Tube clones are ready to root when leaves have appeared inside the tube and the stem in the solution has gotten wider. Inspect and clean all apparently clean cuttings by emptying into a colander in the sink and rinsing gently to remove any sugar solution. Remove yellow leaves and use a sharp blade to make a 45° cut across bottom of cutting. The widened stem of the tube cuttings should appear rough as a result of the natural rooting hormone in the cutting conflicting with the branching hormone of the growth solution. We have also rinsed tube clones in a solution of 50ppm chlorine where there was risk of contamination.
Root your tube-grown clones in a high humidity chamber with thermostat-controlled bottom heat and gentle air circulation. Start by using the rooting plugs and system you have used for regular rooting with an extra emphasis on humidity as the tube-grown tissues are thin and have not developed their waxy cuticle and stomatal flexing. Maintain a high humidity inside and outside of a perforated dome and an 80-degree bottom heat. Roots may appear as early as 9 days but are more common after two weeks.
One good technique is to keep plug trays in mesh bottom 10 by 20 prop trays and to preload the plug holes with 1) a drop of diversified root-inhabiting organism to penetrate the cube and colonize roots when they develop, and 2) a drop of root hormone gel.

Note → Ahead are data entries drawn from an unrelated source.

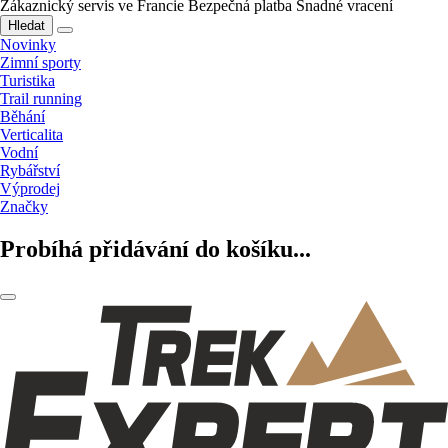
Zákaznický servis ve Francie
Bezpečná platba
Snadné vracení
Hledat
Novinky
Zimní sporty
Turistika
Trail running
Běhání
Verticalita
Vodní
Rybářství
Výprodej
Značky
Probíhá přidávání do košíku...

The strategy is to add the hormone second as a drop where it will coat the inside of the hole and gravity will keep it in contact with the rough stem and exposed cambium cut at the bottom. Humidity will be maintained and do not bottom water the tc clones until the roots have penetrated the cubes or you are certain they have all developed.
After roots have developed, you may plant as regular rooted cuttings, or as we prefer, plant up into three-inch pots and allow the first few dominant shoots to develop. I’ve had success taking shoots at six to eight inches, leaving a single node behind, as new cuttings by planting directly into fresh rooting plugs. The rooted clones from tissue culture are different from regular clones primarily because of the density of shoots at the top of the tiny cutting. I like to give the secondary branches a chance to add to the efficient candelabra shape at the same time as getting extra apical clones with all of the advantages of the tissue culture that it was just derived from. Usually one to three such clones can be taken from each rooted tube plants in each 18-site propagation tray.

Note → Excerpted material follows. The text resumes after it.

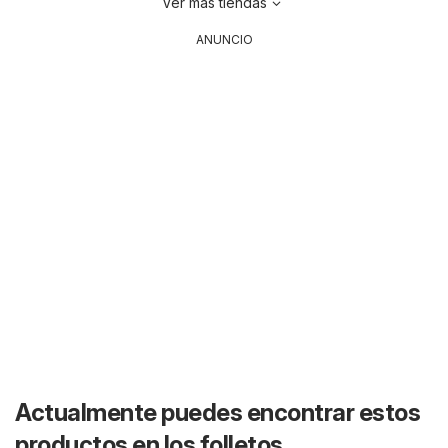
Ver más tiendas
ANUNCIO
Actualmente puedes encontrar estos
productos en los folletos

Eight to eleven weeks after cuttings were placed into tubes, the pruned and trained veg plants are ready. Select the top ten or fifteen percent of rooted clones to be the clone donors of the next generation and give the rest to the cultivators to flower. Keep them in the clean environment and take tall dominant cuttings as they develop and smaller apical cuttings to introduce into fresh tissue culture tubes. Second generation cuttings have already been evaluated for disease and are much more successful than the first generation. Such small plants as the rooted cuttings, clone donors and veg plants are best maintained in rack systems for immediate distribution at the cultivator’s convenience. Growth can be slowed or increased with temperature and light levels.
Plants grown in media tubes without contamination are most likely free of disease organisms and possess all the advantages of tissue culture. The plants have directly absorbed the balanced nutrients and hormones creating sturdy bushy starts and activating genes that may have been dormant. Stage 1 Introduction clones may be removed from the tubes, rinsed and planted in plug trays in a high humidity environment, creating your new stock. Take clippings from these veg plants to create new tissue culture starts.